Eleanor Sutton, left, and Zoe West in Jane Eyre. Picture: Tony Bartholomew

“Whether Shakespeare, Brontë , Dickens, Brecht or the ancient Greeks, I want to treat the text with respect but not reverence. They’re loved for a reason, and let’s acknowledge that but chuck out everything we don’t need when you can’t get everything in from a 500-page book.”

For Jane Eyre, Chris has “not changed anything drastically, in terms of the plot or Jane’s motivation, but it also has to make sense to a modern audience,” she says.

“You have to land it where it has the appeal of someone who has control over her destiny, rather than being weak or lovelorn.
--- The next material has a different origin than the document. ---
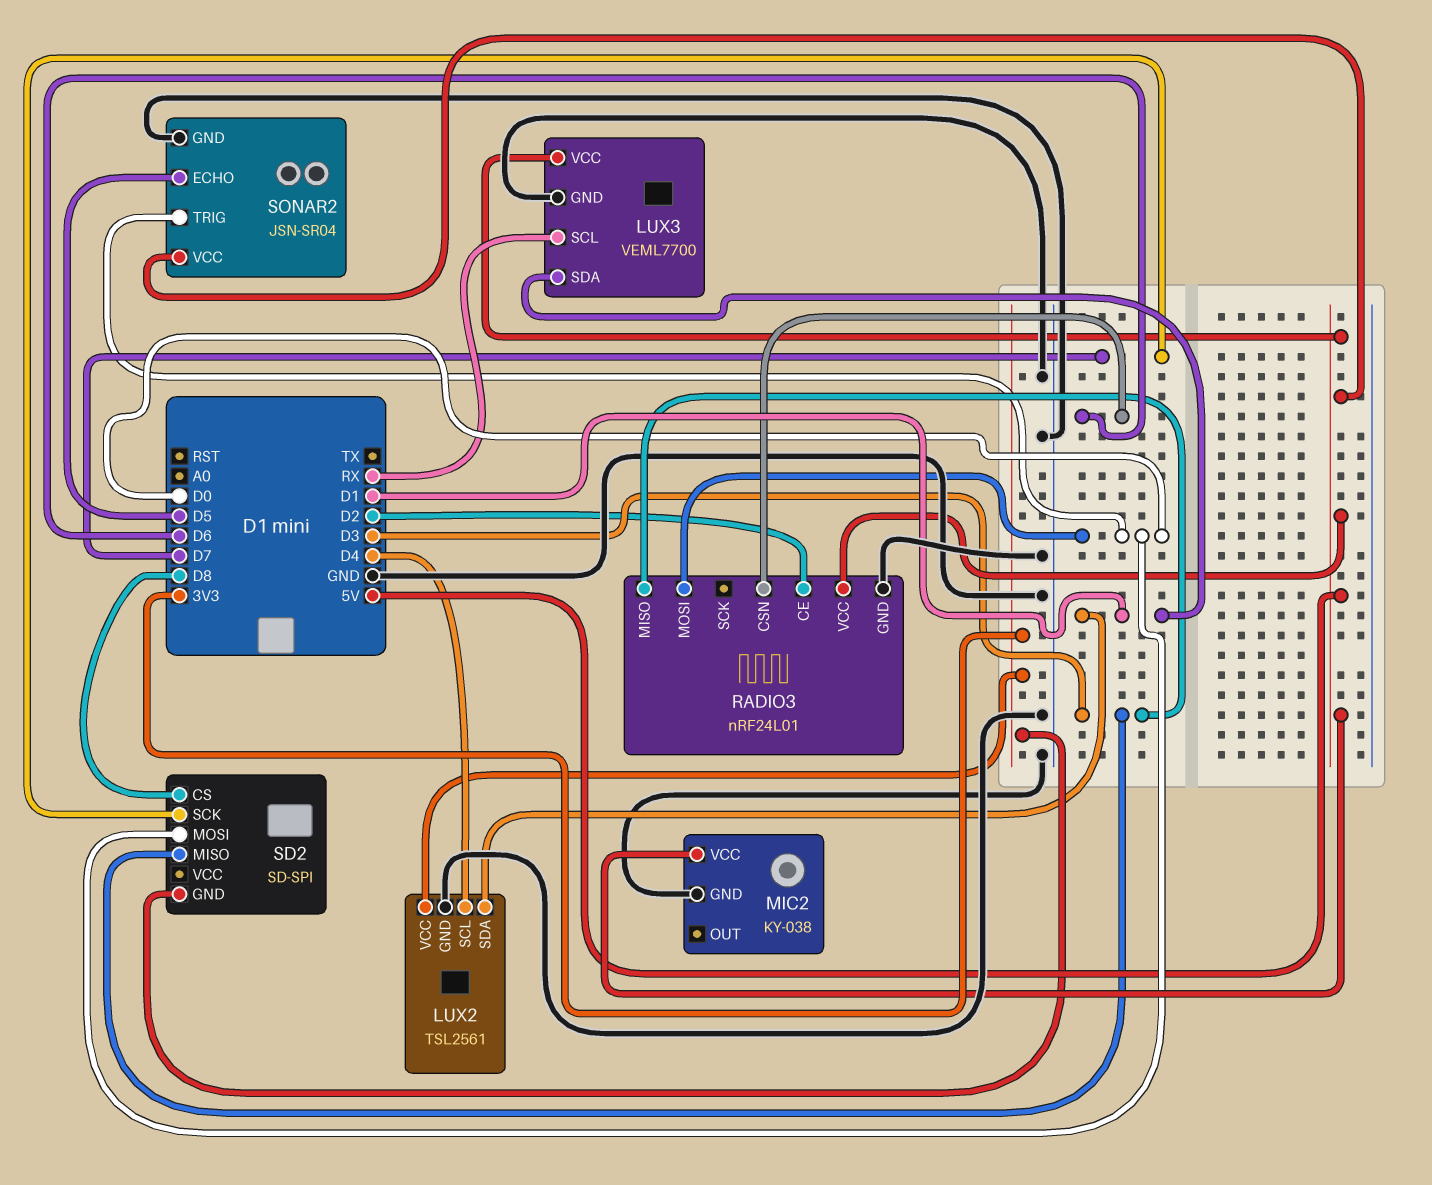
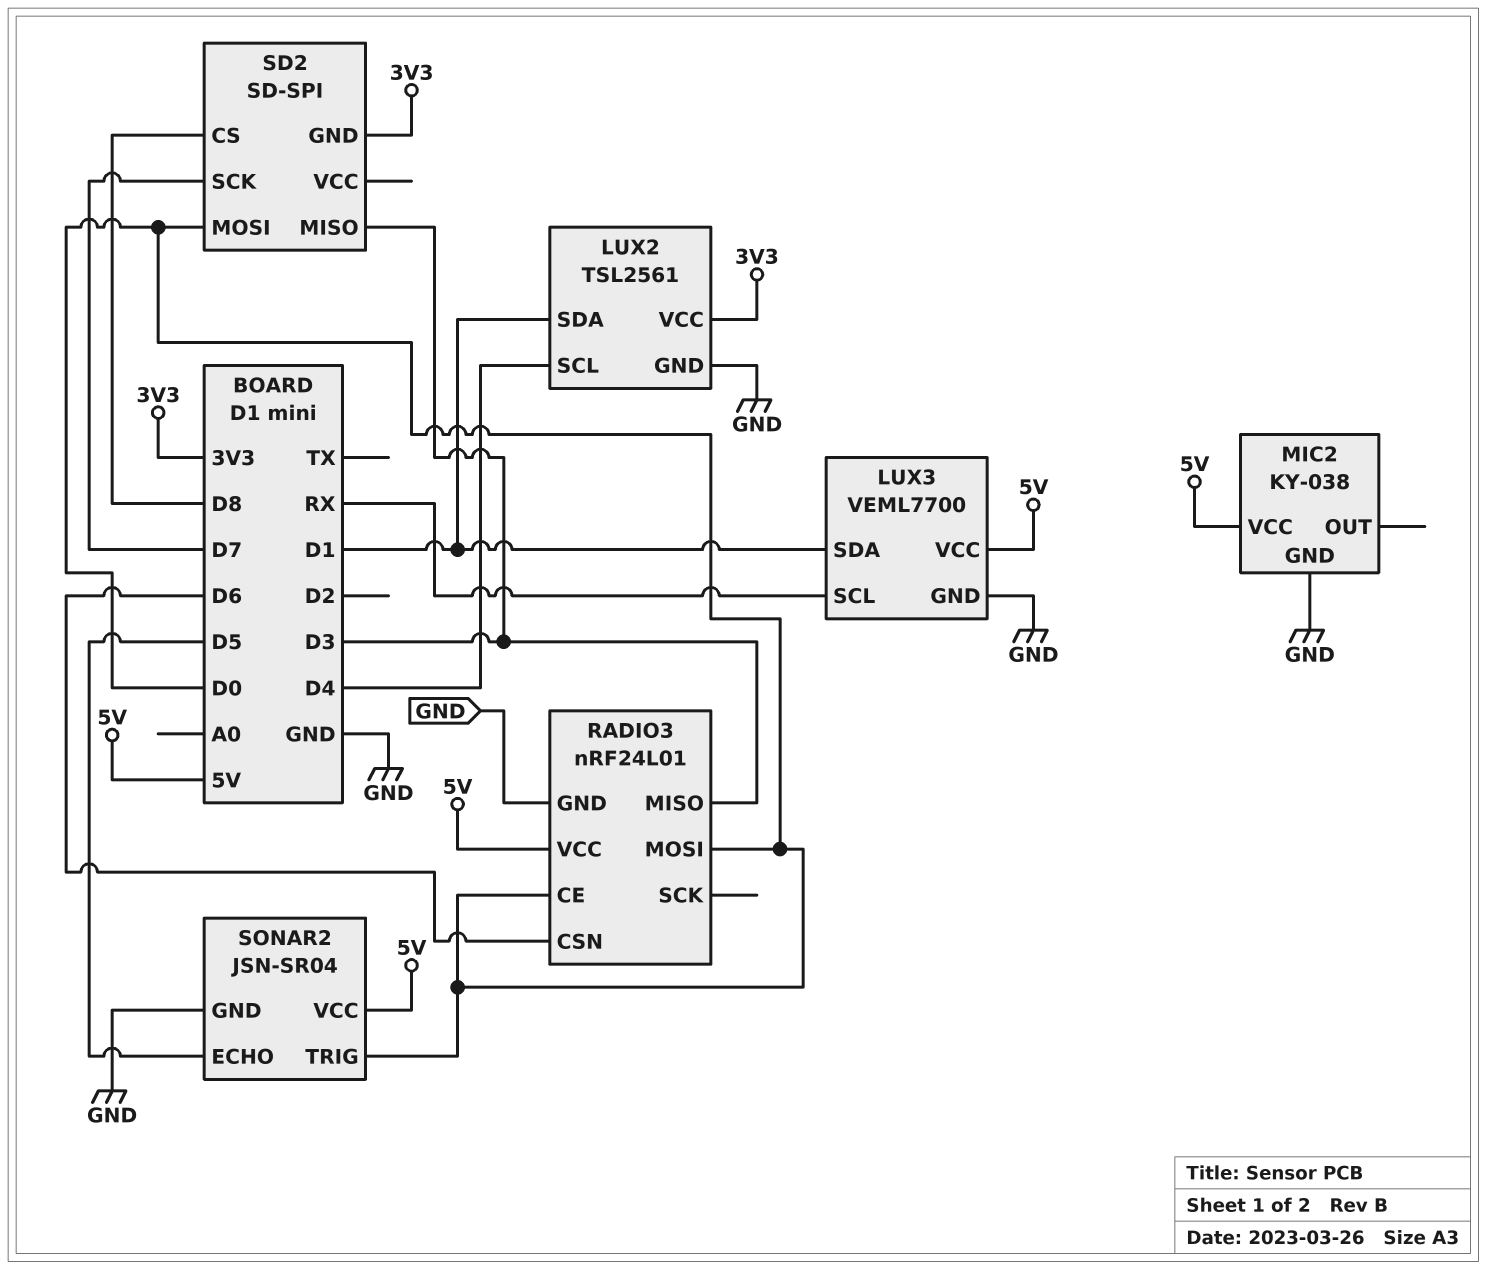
RADIO3 pin CE: D2 -> D0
“Jane is absolutely revolutionary, and what you note is how it chimes with the religious teachings of the text. She puts a huge amount of weight in Christian values that we might now find old-fashioned or socially conservative, but what makes her so revolutionary is that she follows those Christian teachings but has no truck with the presumptions of the men of the cloth.

“She has a great belief in Christian values, while believing they are not exclusive to Christianity and being a character who is free-spirited and fiery.”

Nia Gandhi, left, Sarah Groarke and Zoe West in Jane Eyre. Picture: Tony Bartholomew

Chris’s adaptation eschews using a narrator. “I always feel a narrator is a bit of a cop-out, but there’s also a very practical reason this time: a narrator doesn’t work in a theatre-in-the-round, but someone playing a violin absolutely works,” she says.

“The conversation around music started with me and Paul, rather than Zoe, though I can’t remember if I said, ‘how about an actor-musician production?’, or if Paul did, but I’ve always liked musical theatre and using music in productions.”

In this instance, the songs are billed as “19th century pop hits”. More precisely, composer and sound designer Simon Slater oversees ballads, children’s tunes, hymnal music and songs that speak of Yorkshire and the North East to give a “real flavour of the period”.

“Using actor-musicians lets the whole thing feel light on its feet with that sense of being able to move forward through song,” says Chris.

Step forward Waterman’s cast of Eleanor Sutton’s Jane, Sam Jenkins-Shaw’s Mr Rochester, Nia Gandhi, Sarah Groarke, Tomi Ogbaro and Zoe West.  

Stephen Joseph Theatre and New Vic Theatre present Jane Eyre at Stephen Joseph Theatre, Scarbrough, until April 30. Box office: 01723 370541 or at sjt.uk.com.